Üçüncü çeyrekte milli gelir
.
Üçüncü çeyrek milli gelir verileri dün sabah TÜİK tarafından yayınlandı. Diğer göstergeler ne geleceğinin işaretini vermişti. Yine de resmin bütününü kavramak için milli geliri heyecanla bekliyorduk.
Büyümede piyasa tahminleri yüzde 1 civarında seyrediyordu. Ben eksi bekliyordum. Pazar günü eksi yüzde 1 demiştim. Piyasa iyimser, ben karamsar kaldım. Sonucun piyasa tahminine daha yakın çıktığını eklemeliyim.
Gayrisafi yurtiçi hasılanın - GSYH - üçüncü çeyrek, yılın ilk dokuz ayı ve son bir yıl için büyüme hızları, sırası ile yüzde 0.5, yüzde 3.0 ve yüzde 3.1 oldu. Tahmin edileceği gibi, bunlar 2001 krizinden bu yana en düşük sayılardır.
Sektörlerin katkıları
Konjonktür analizinde ilke olarak ağırlık talep ve harcama tarafına verilir. Ancak içinde bulunduğumuz ortamda büyümenin üretim boyutu da önem kazandı. İlk iki çeyreği değerlendirken de üretime bakmıştık.
Üçüncü çeyrekte üretimin arttığı sektörlerden başlayalım. Tarım (yüzde 2.2), balıkçılık (yüzde 6.9), madencilik (yüzde 3.9), elektrik, gaz (yüzde 4.1), mali aracı kuruluşlar (yüzde 7.2), gayrimenkul kiralama (yüzde 7.3) ve ev içi personel (yüzde 5.4) öne çıkıyor.
İki kesimde üretim artışının milli gelirin büyümesine katkısı yüzde 1’e ulaşıyor: Tarım (yüzde 0.3) ve mali aracı kurumlar (yüzde 0.7). Üretimi artan diğer kesimlerin katkısı ancak tarım kadar tutuyor.
Üçüncü çeyrekte üretilen katma değerin azaldığı kesimlere gelelim: İmalat sanayii (yüzde 1.1), inşaat (yüzde 4.3), ticaret (yüzde 1.8), otel-lokanta (yüzde 2.7), eğitim (yüzde 1.2) ve sağlık (yüzde 3.2).

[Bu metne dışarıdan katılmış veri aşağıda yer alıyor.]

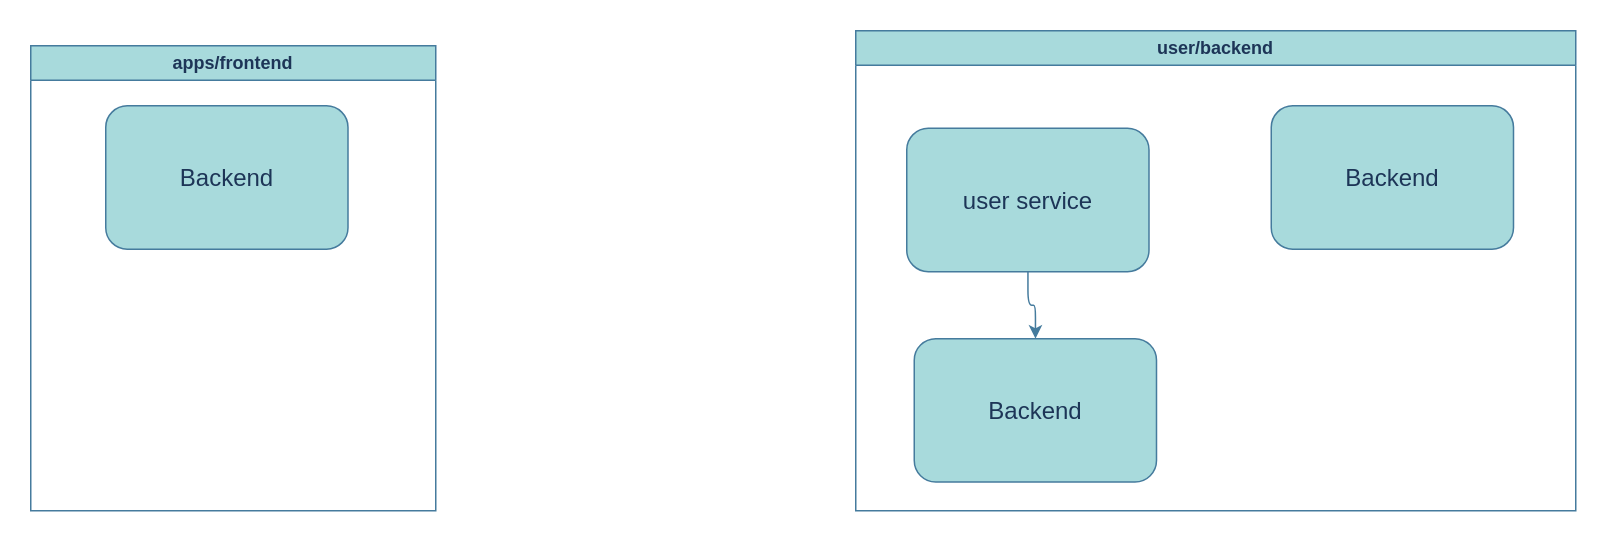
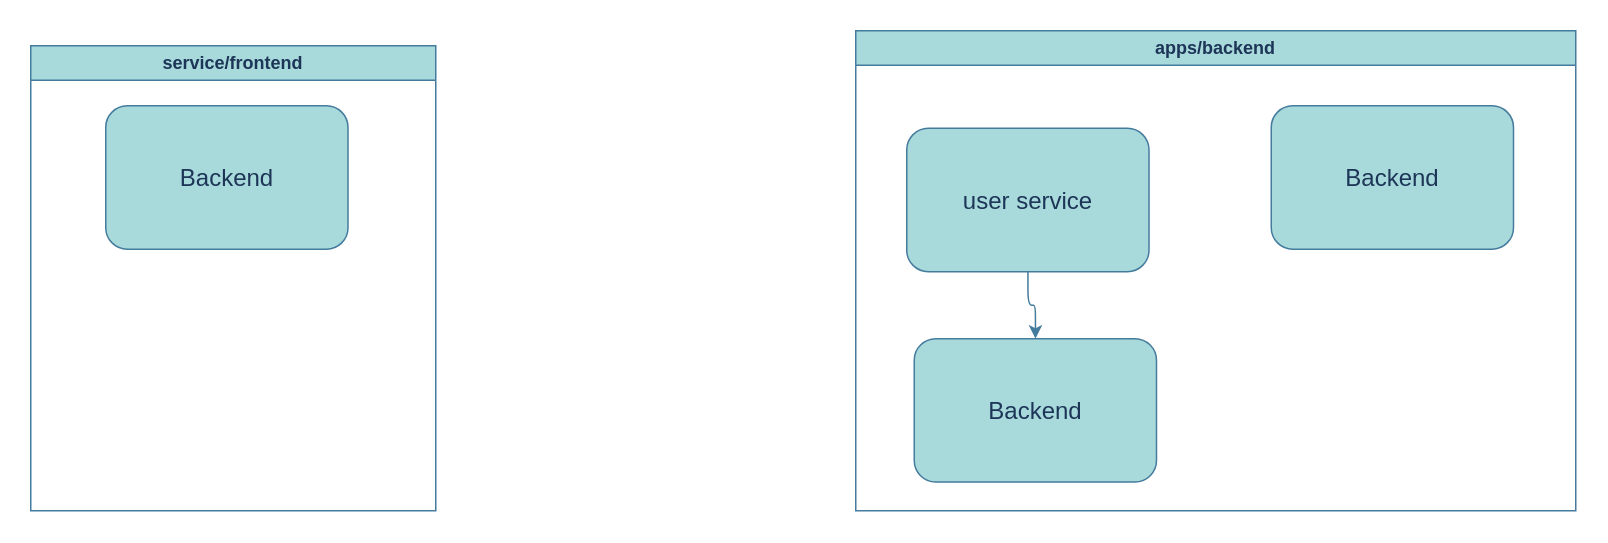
  <mxCell id="0" />
  <mxCell id="1" parent="0" />
- <mxCell id="2" value="apps/frontend" style="swimlane;whiteSpace=wrap;html=1;strokeColor=#457B9D;fontColor=#1D3557;fillColor=#A8DADC;" vertex="1" parent="1"><mxGeometry x="20" y="30" width="270" height="310" as="geometry" /></mxCell>
+ <mxCell id="2" value="service/frontend" style="swimlane;whiteSpace=wrap;html=1;strokeColor=#457B9D;fontColor=#1D3557;fillColor=#A8DADC;" vertex="1" parent="1"><mxGeometry x="20" y="30" width="270" height="310" as="geometry" /></mxCell>
  <mxCell id="3" value="Backend" style="whiteSpace=wrap;html=1;fontSize=16;rounded=1;direction=south;labelBackgroundColor=none;fillColor=#A8DADC;strokeColor=#457B9D;fontColor=#1D3557;" vertex="1" parent="2"><mxGeometry x="50" y="40.042" width="161.5" height="95.583" as="geometry" /></mxCell>
  <mxCell id="4" value="" style="group" vertex="1" connectable="0" parent="1"><mxGeometry x="560" y="30" width="490" height="310" as="geometry" /></mxCell>
  <mxCell id="5" value="user service" style="whiteSpace=wrap;html=1;fontSize=16;rounded=1;direction=south;labelBackgroundColor=none;fillColor=#A8DADC;strokeColor=#457B9D;fontColor=#1D3557;" vertex="1" parent="4"><mxGeometry x="44" y="55.042" width="161.5" height="95.583" as="geometry" /></mxCell>
  <mxCell id="6" value="Backend" style="whiteSpace=wrap;html=1;fontSize=16;rounded=1;direction=south;labelBackgroundColor=none;fillColor=#A8DADC;strokeColor=#457B9D;fontColor=#1D3557;" vertex="1" parent="4"><mxGeometry x="49" y="195.3" width="161.5" height="95.583" as="geometry" /></mxCell>
  <mxCell id="7" value="" style="edgeStyle=orthogonalEdgeStyle;rounded=1;orthogonalLoop=1;jettySize=auto;html=1;labelBackgroundColor=none;strokeColor=#457B9D;fontColor=default;" edge="1" parent="4" source="5" target="6"><mxGeometry relative="1" as="geometry" /></mxCell>
  <mxCell id="8" value="Backend" style="whiteSpace=wrap;html=1;fontSize=16;rounded=1;direction=south;labelBackgroundColor=none;fillColor=#A8DADC;strokeColor=#457B9D;fontColor=#1D3557;" vertex="1" parent="4"><mxGeometry x="287" y="40.042" width="161.5" height="95.583" as="geometry" /></mxCell>
- <mxCell id="9" value="user/backend" style="swimlane;whiteSpace=wrap;html=1;strokeColor=#457B9D;fontColor=#1D3557;fillColor=#A8DADC;" vertex="1" parent="4"><mxGeometry x="10" y="-10" width="480" height="320" as="geometry" /></mxCell>
+ <mxCell id="9" value="apps/backend" style="swimlane;whiteSpace=wrap;html=1;strokeColor=#457B9D;fontColor=#1D3557;fillColor=#A8DADC;" vertex="1" parent="4"><mxGeometry x="10" y="-10" width="480" height="320" as="geometry" /></mxCell>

Üç kesimde üretim düşüşünün büyümeye eksi katkısı yüzde 0.7’ye ulaşıyor: İmalat sanayii (yüzde 0.2), inşaat (yüzde 0.3) ve ticaret (yüzde 0.2). Diğerlerinin etkisi çok düşük kalıyor. Özetle, büyümeyi sanayi, inşaat ve ticaret aşağı, tarım ve mali hizmetler yukarı çekiyor.
Türkiye resesyona girdi
Küresel krizle birlikte resesyon sözcüğünün kullanımında patlama yaşanıyor. Bu arada formel tanımı da ün kazandı: Üretimin iki çeyrek üst üste düşmesi. Şimdi bazıları “Oh, üçüncü çeyreği resesyonsuz atlattık!” diye sevinecektir. Ama kazın ayağı öyle değil.
Yukarıdaki ölçüler milli geliri bir yıl önce aynı dönemle karşılaştırıyordu. Halbuki resesyon tanımında üretimin bir önceki çeyreğe kıyasla nasıl değiştiğine bakılıyor. Bu amaçla mevsimlik etkilerden arındırılmış milli gelir verileri kullanılıyor.
Ne buluyoruz? Mevsimlik etkiden arındırılmış GSYH 2008’in ilk çeyreğinde zirveye çıkıyor. İkinci çeyrekte ilk çeyreğe kıyasla yüzde 1,7, üçüncü çeyrekte de ikinci çeyreğe kıyasla yüzde 0.9 geriliyor. İlk çeyrekten üçüncüye birikimli düşüş yüzde 2.6 ediyor.
Dolayısı ile artık kesin konuşabiliriz. Türkiye ekonomisi 2008 ilkbaharı itibarıyla resmen resesyona girmiştir. Resesyonun talep ve harcama boyutunu gelecek yazımda ele alacağım.